Doch was wird eigentlich in dem Metallbearbeitungsunternehmen im Gewerbegebiet Nord genau gemacht? Eigentlich sei der Betrieb eine Putzerei, erklärt Sascha Scholz. Und in einer Putzerei werden Teile aus Gießereien für den Verkauf oder die mechanische Bearbeitung vorbereitet. Dazu gehört im einzelnen auch das Wärmebehandeln von Gussteilen verschiedener Stahlqualitäten, welches in sieben Öfen der RGM erfolgen kann, bis zur Überprüfung der Qualität der Gussstücke in Form von Magnetpulver-, Farb-eindring- oder Ultraschallprüfungen sowie die anschließende Reparatur dieser Teile durch Schweißungen.
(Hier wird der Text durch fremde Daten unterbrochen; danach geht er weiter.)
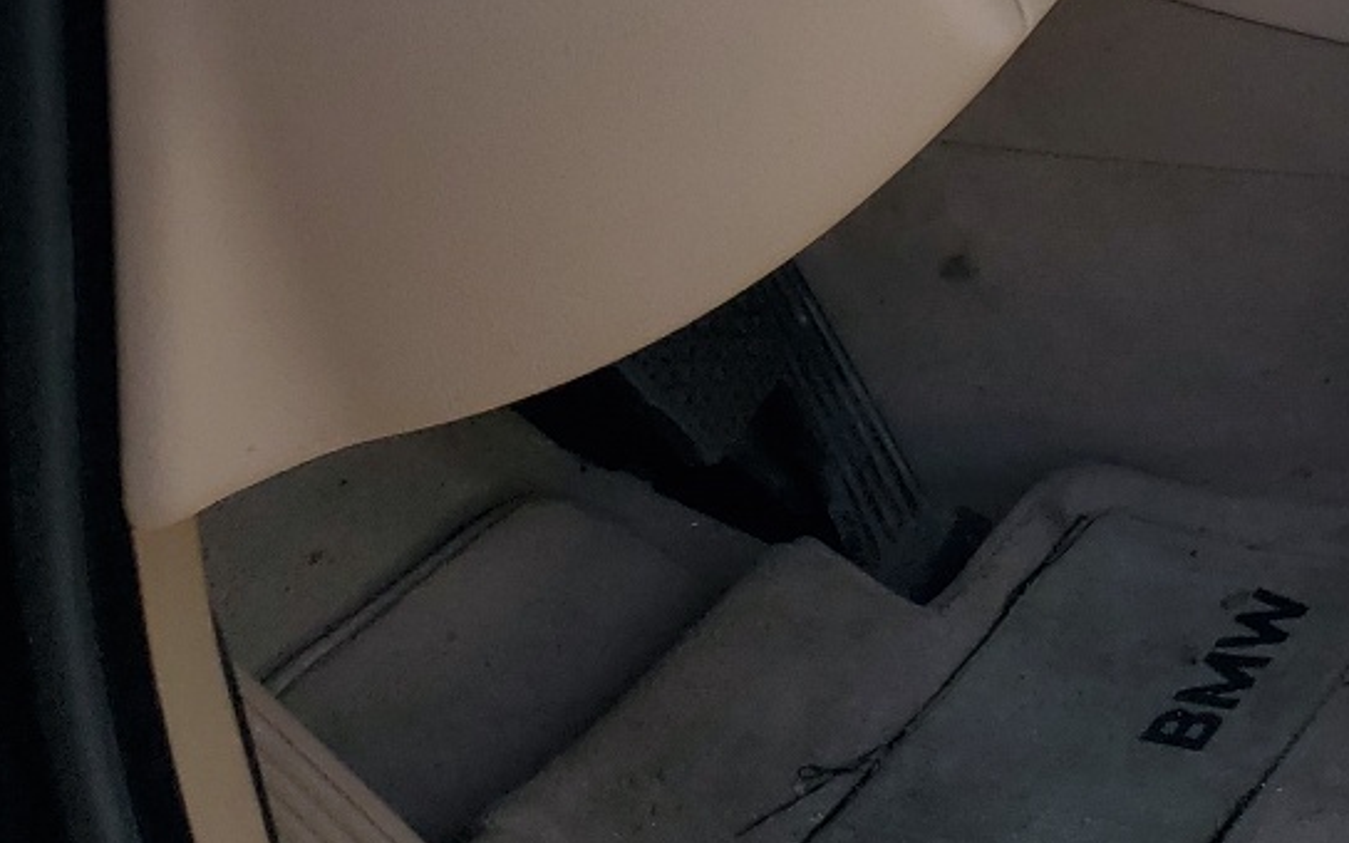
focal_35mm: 81
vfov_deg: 15.3
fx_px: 2978
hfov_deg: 21.8
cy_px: -268
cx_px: 1954
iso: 50
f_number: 1.5
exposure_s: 1/1111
„Das ist der aufwendigste Teil der Arbeit“, sagt Sascha Scholz, und deshalb würden die Gießereien diesen Teil des Produktionsprozesses oft auslagern. Um diese Aufträge bemüht sich Sascha Scholz nun vom Büro aus. „Eigentlich ist es hier viel zu leise“, sagt der Osterweddinger und blickt aus seinem Fenster in Richtung der Werkhallen. Die schweren Geräte, mit denen das Metall bearbeitet wird, sorgen auch für ordentlich Lärm. Wer dort arbeitet, habe einen Knochenjob, weiß Sascha Scholz aus eigener Erfahrung, „ich ziehe meinen Hut vor Leuten, die das machen“. Bei Bewerbungsgesprächen bliebe etwa einer von zwanzig. Doch auf diejenigen ist Verlass. Und seine Hoffnung ist, dass er ihnen auch in Zukunft einen sicheren Arbeitsplatz bieten kann.